Two regions at chromosome 17q (A and C) and whole-chromosome aUPD were associated with shorter OS time, and five regions of aUPD at 17q (A, D-G) and the BRCA1 loci were associated with shorter RFS time in all samples (Figure 3). Previous studies showed that altered expression and copy number of genes and/or miRNAs [20,25-27] were associated with outcome of disease dependent on mechanisms of inactivation or activation of genes [20]. For instance, BRCA1/2 mutated cases have been reported to be associated with improved OS compared to BRCA1/2 wild-type, whereas methylated BRCA1 cases had similar OS time to BRCA1/2 wild-type cases [20]. On the other hand, LOH analysis of epithelial ovarian cancer has shown that LOH at 22q13.31-q13.33 predicts prolonged progression free survival (p = 0.03), that was not statistically significant in adjusted (for stage, optimal cytoreduction, and germline BRCA mutation status) analysis (q = 0.2) [13]. In addition, LOH profiling of high-grade serous ovarian cancer, separated into copy loss (hemizygosity), or copy neutral loss of one allele (homozygosity), and frequency of LOH demonstrated three subclusters (HiA, HiB and Lo) based on distribution and frequency of LOH. These three clusters were found to differ in response to chemotherapy, with the highest chemotherapy-resistance rate in the Lo-subcluster, and a longer median progression-free survival in HiA-subcluster [28]. LOH may pinpoint hemizygous or homozygous regions in the tumor genome, which often exhibit loss-of-function mutations; in contrast, aUPD pinpoints only homozygous regions, which renders both loss-of-function and gain-of-function mutations homozygous. Allele based analysis is required to distinguish between LOH and aUPD events [19,29]. Our results add novel findings to previous reports on the clinical significance of chromosomal instability in ovarian cancer: not only do chromosomal instability, LOH and gene expression profiles correlate with ovarian cancer outcome [20,25-27] but aUPD has prognostic significance in this disease.

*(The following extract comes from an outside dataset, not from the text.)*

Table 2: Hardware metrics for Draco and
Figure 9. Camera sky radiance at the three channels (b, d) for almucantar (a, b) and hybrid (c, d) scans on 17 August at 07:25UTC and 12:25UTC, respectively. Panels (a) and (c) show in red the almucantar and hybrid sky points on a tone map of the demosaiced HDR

Only aUPD at chromosome 17q was associated with shorter OS and RFS time in all samples and sample set B, and whole-chromosome aUPD was associated with shorter OS in all samples and in independent analysis of sets A and B. Thus whole-chromosome aUPD appears to be a prognostic factor in serous epithelial ovarian cancer. This led us to hypothesize that the aUPD regions in chromosome 17q harbor genes homozygous for existing abnormalities such as gain-of-function or loss-of-function mutation, methylation, histone modification, or imprinting. Indeed multiple cancer associated genes as well as genes reported to be mutated in ovarian cancers are located within these regions. Of the candidate genes in the regions, the product of GRB7 is an adapter protein that interacts with many receptor tyrosine kinases, including the epidermal growth factor receptor (EGFR), human EGFR receptor 2 (HER2), and ephrin receptors [30]. GRB7 also plays a crucial role in the integrin signaling pathways. GRB7 is overexpressed in ovarian cancer cells and promotes cell proliferation, migration, and invasion in high grade ovarian cancer [31]. CARD10 (also known as CARMA3) mediates activation of NF-κB and tumor progression [32]. Methylation of JUP, also known as gamma-catenin, correlates with poor prognosis in renal cell carcinoma [33]. Gamma-catenin sensitizes cells to platinum compounds with reduced levels of gamma-catenin contributing to cisplatin resistance [34]. KAT2A (also known as GCN5 histone acetyltransferase) controls glucose metabolism [35] and regulates cell cycle-related genes and apoptosis-related genes via histone modification [36]. ACLY (ATP citrate lyase) is a crucial gene in the lipogenic pathway that is overexpressed in serous ovarian cancer [37]. Inhibition of ACLY suppresses the AKT signaling pathway which is important in ovarian cancer [38].

In conclusion, the results of this study provide new insights into the role of aUPD in epithelial ovarian tumorigenesis and indicate that aUPD has prognostic relevance in this disease. Further functional studies on candidate genes in aUPD regions that have prognostic relevance will be required to elucidate their potential relevance in the pathophysiology and in treatment efficacy of ovarian cancer.